ナラシムハンCEOは12月、従業員への書簡で、誤情報を批判した。スターバックス社は顧客も取り戻すべく、サービスやバレンタインの新メニュードリンクに力を入れているという。国外売上は13.2%予測を下回り7%増。中東では戦争が原因で下回ったとする。
第二位の市場となる中国では、既存店売上が10%増も平均では9%減となった。中国の経済回復が遅れている中、好調なラッキンコーヒーなどの低価格店との競争が激化している。
1月31日付『Yahooファイナンス』:「スターバックス、四半期予測を下回り、売上見通し下方修正」:
大手コーヒーチェーンのスターバックスは、年間の売上高見通しを下方修正。
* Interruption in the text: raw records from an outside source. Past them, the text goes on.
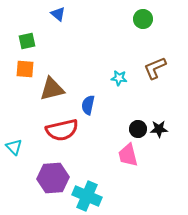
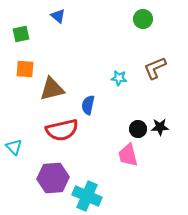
blue triangle: moved 2 px down
green square: moved 6 px left, 7 px up
black star: moved 1 px right, 2 px up
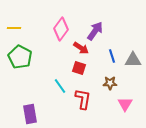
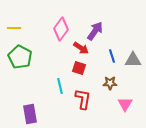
cyan line: rotated 21 degrees clockwise
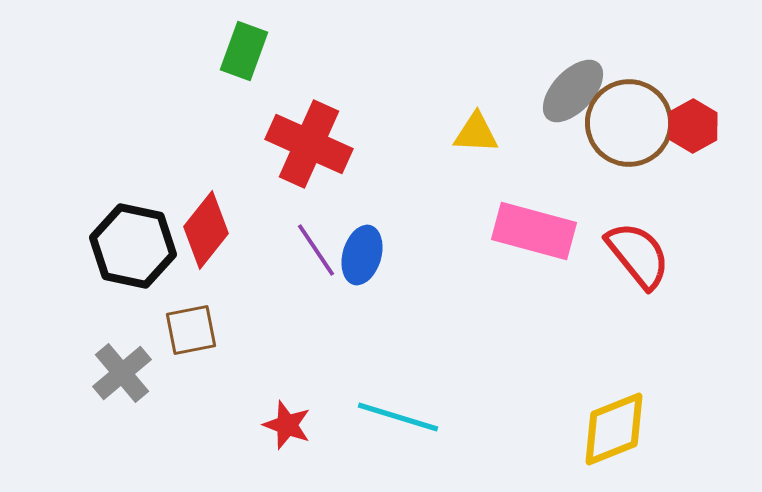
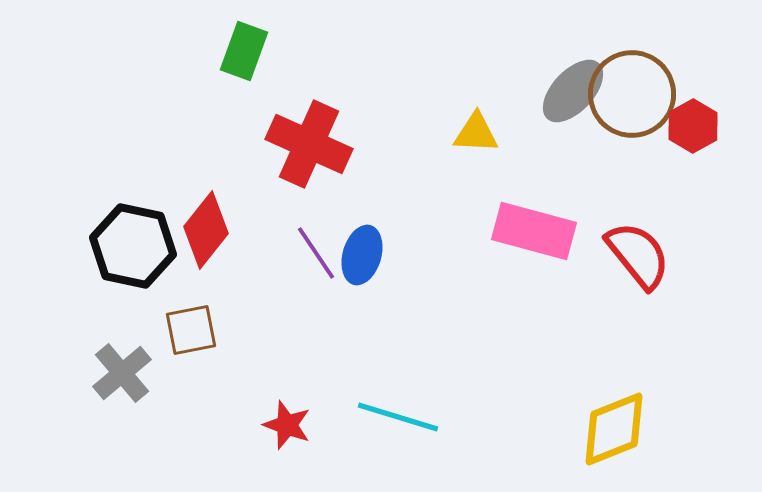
brown circle: moved 3 px right, 29 px up
purple line: moved 3 px down
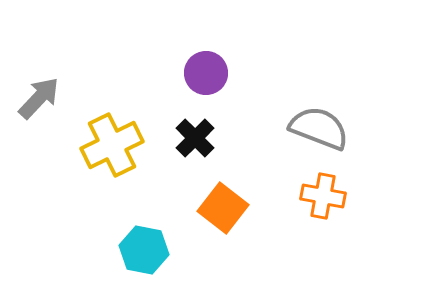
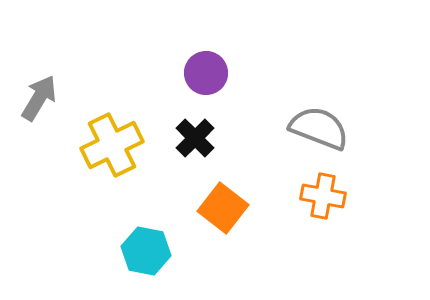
gray arrow: rotated 12 degrees counterclockwise
cyan hexagon: moved 2 px right, 1 px down
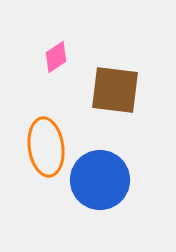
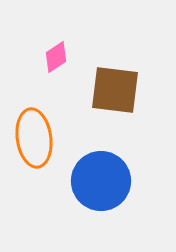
orange ellipse: moved 12 px left, 9 px up
blue circle: moved 1 px right, 1 px down
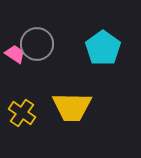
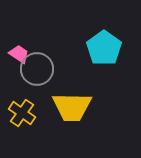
gray circle: moved 25 px down
cyan pentagon: moved 1 px right
pink trapezoid: moved 4 px right
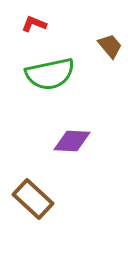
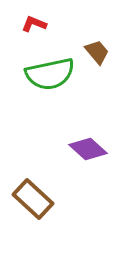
brown trapezoid: moved 13 px left, 6 px down
purple diamond: moved 16 px right, 8 px down; rotated 39 degrees clockwise
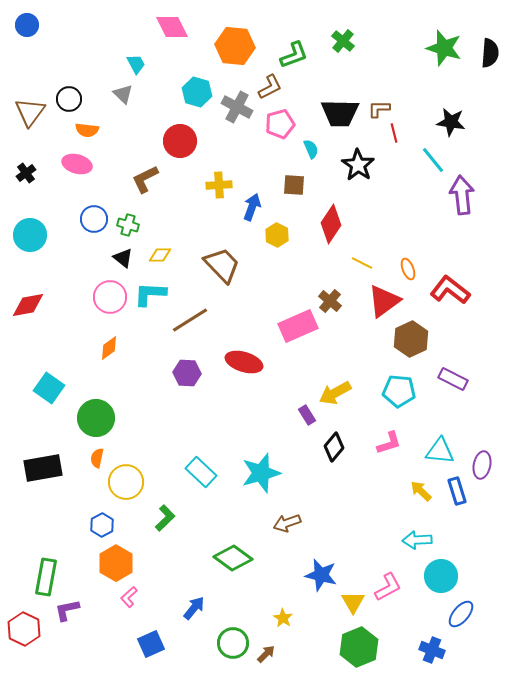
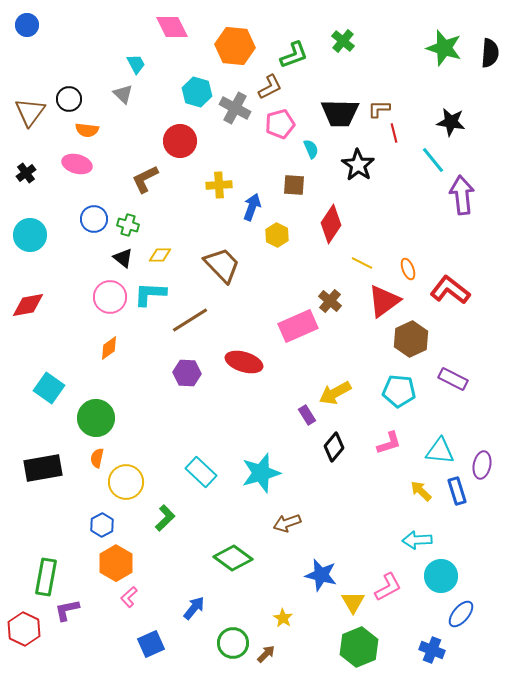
gray cross at (237, 107): moved 2 px left, 1 px down
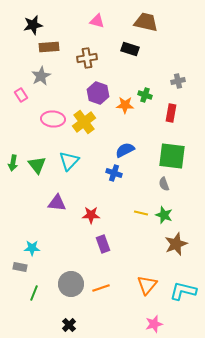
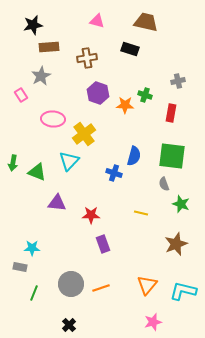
yellow cross: moved 12 px down
blue semicircle: moved 9 px right, 6 px down; rotated 132 degrees clockwise
green triangle: moved 7 px down; rotated 30 degrees counterclockwise
green star: moved 17 px right, 11 px up
pink star: moved 1 px left, 2 px up
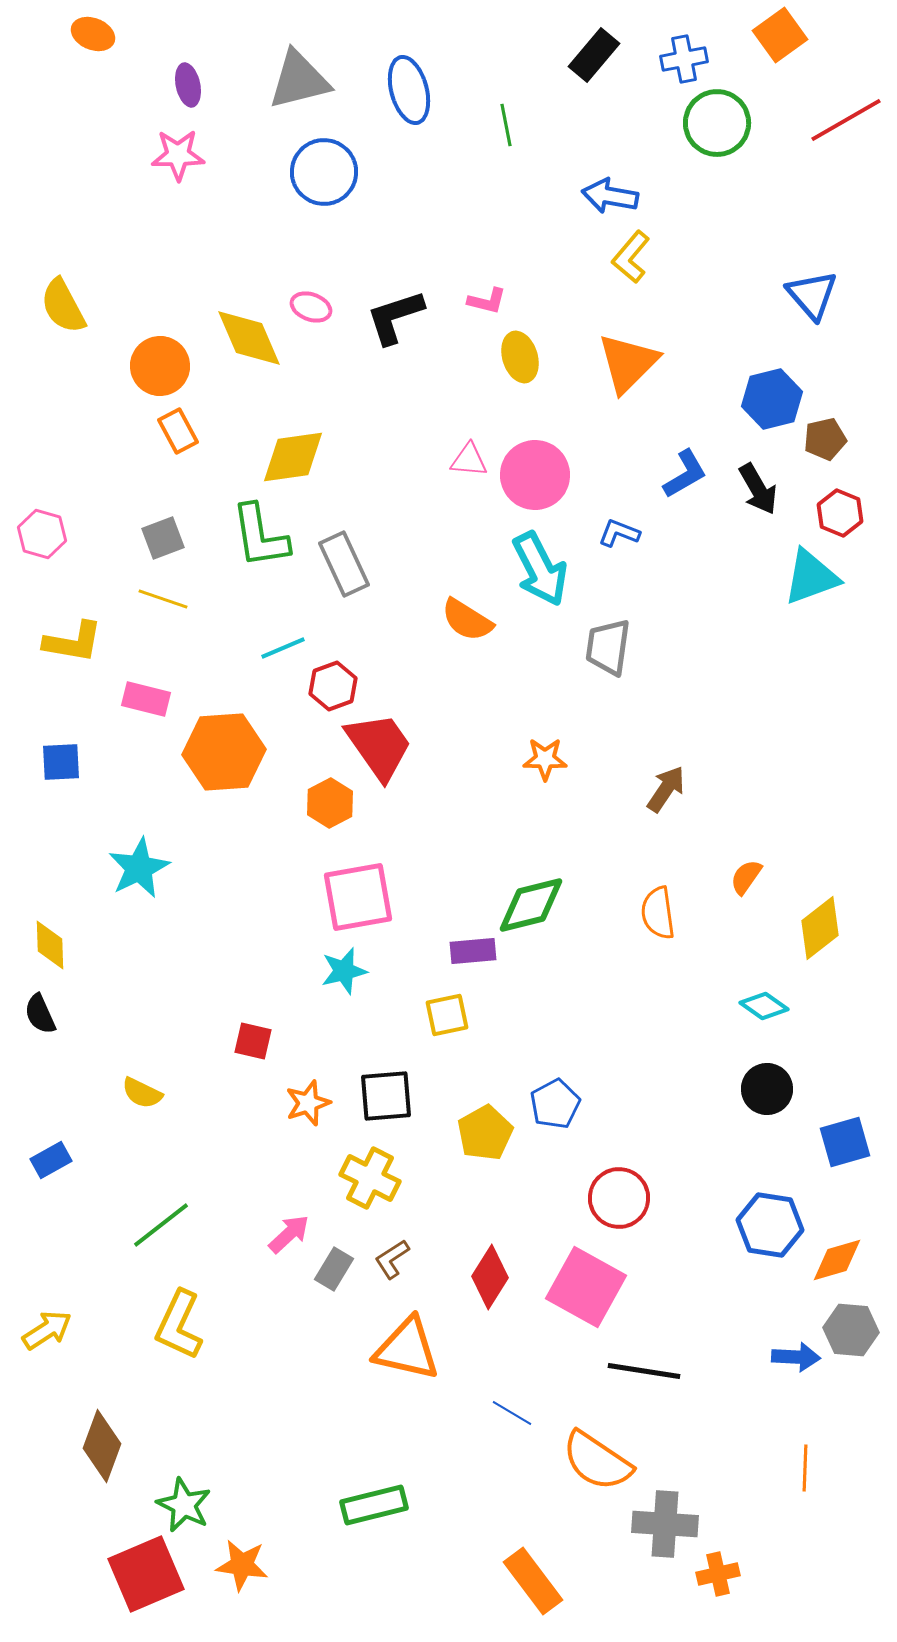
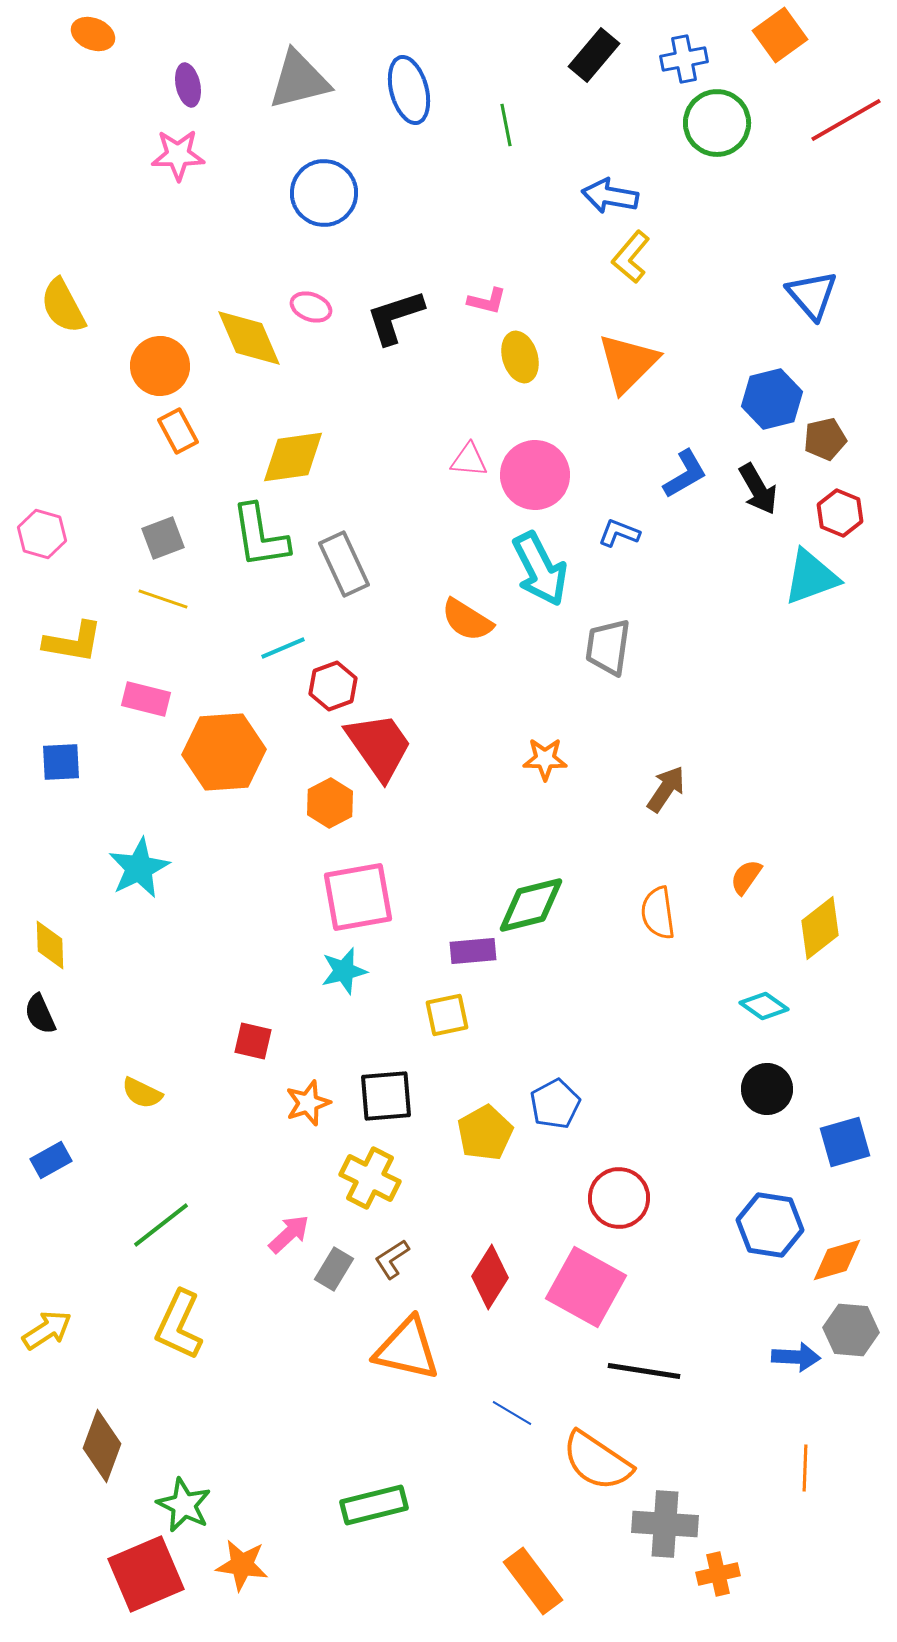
blue circle at (324, 172): moved 21 px down
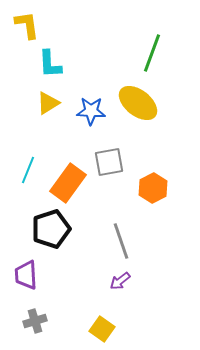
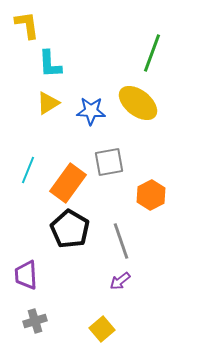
orange hexagon: moved 2 px left, 7 px down
black pentagon: moved 19 px right; rotated 24 degrees counterclockwise
yellow square: rotated 15 degrees clockwise
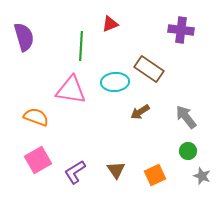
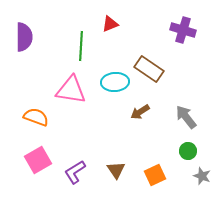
purple cross: moved 2 px right; rotated 10 degrees clockwise
purple semicircle: rotated 16 degrees clockwise
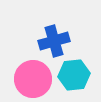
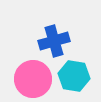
cyan hexagon: moved 1 px down; rotated 16 degrees clockwise
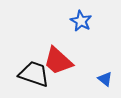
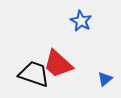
red trapezoid: moved 3 px down
blue triangle: rotated 42 degrees clockwise
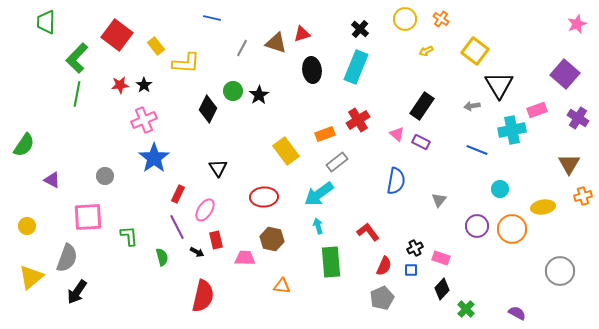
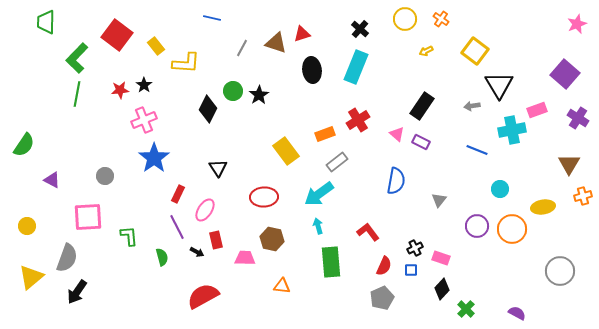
red star at (120, 85): moved 5 px down
red semicircle at (203, 296): rotated 132 degrees counterclockwise
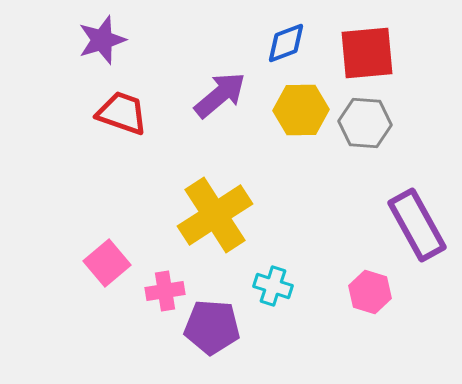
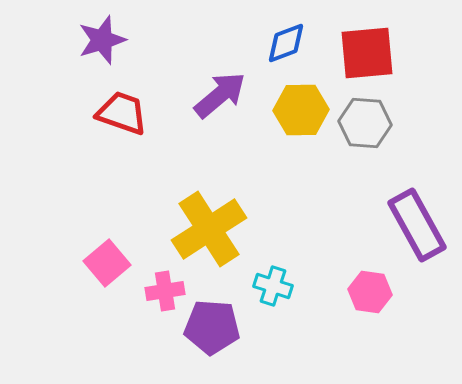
yellow cross: moved 6 px left, 14 px down
pink hexagon: rotated 9 degrees counterclockwise
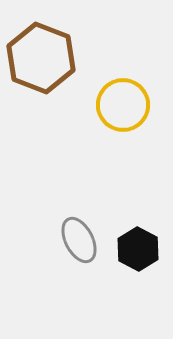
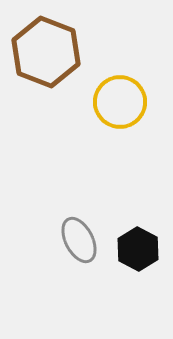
brown hexagon: moved 5 px right, 6 px up
yellow circle: moved 3 px left, 3 px up
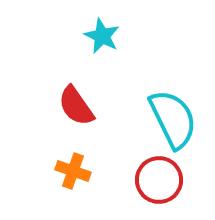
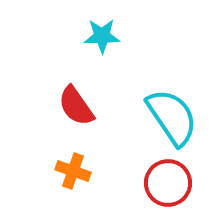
cyan star: rotated 27 degrees counterclockwise
cyan semicircle: moved 1 px left, 2 px up; rotated 8 degrees counterclockwise
red circle: moved 9 px right, 3 px down
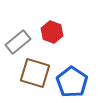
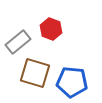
red hexagon: moved 1 px left, 3 px up
blue pentagon: rotated 28 degrees counterclockwise
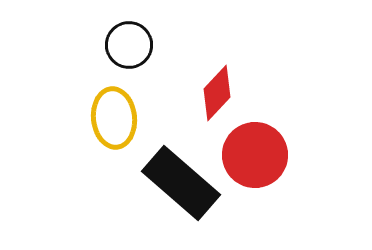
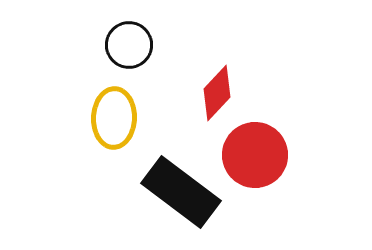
yellow ellipse: rotated 8 degrees clockwise
black rectangle: moved 9 px down; rotated 4 degrees counterclockwise
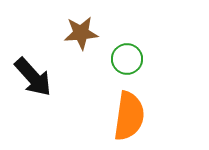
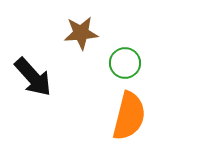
green circle: moved 2 px left, 4 px down
orange semicircle: rotated 6 degrees clockwise
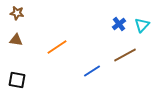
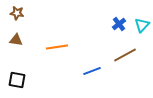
orange line: rotated 25 degrees clockwise
blue line: rotated 12 degrees clockwise
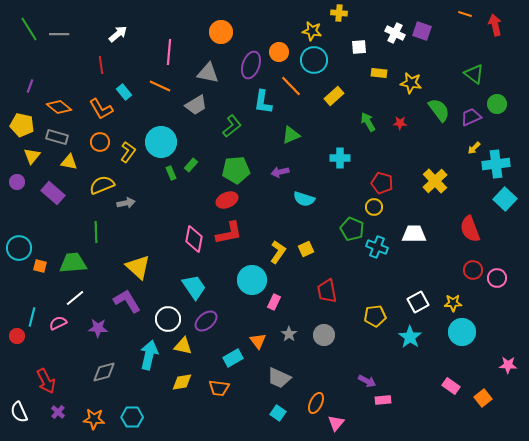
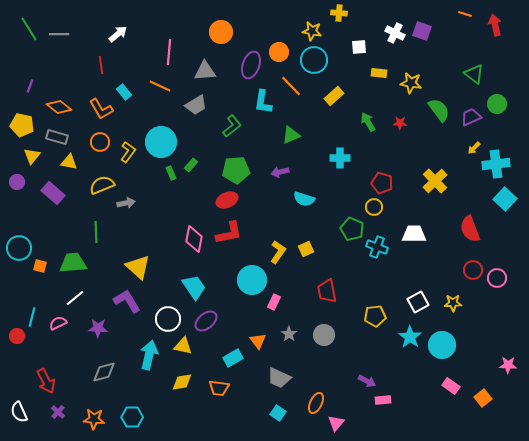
gray triangle at (208, 73): moved 3 px left, 2 px up; rotated 15 degrees counterclockwise
cyan circle at (462, 332): moved 20 px left, 13 px down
第1四半期の売上は10.2%の予測に届かず8%となった。
2025年までに、巨大市場、中国国内の店舗9千店増を目標としていたが遠く及ばすとなった。既存店の売上は今期、中国で10%増加。客の出足はコロナ禍と比べ21%増と好調だが、売上自体は9%ダウン。中国では顧客が支出に敏感で、高価格商品の売上は鈍化しているという。ラッキンコーヒーや、コッティコーヒーなど中国国内店が価格戦略をうちだし競争が激化している。
スターバックス社は、メニューの開発、技術面への投資増、新規市場での店舗増加を計画している。海外では2030年までに現在3.8万超ある店舗を5.5万店舗に拡大させる計画。第一四半期には549店舗を新規オープンさせている。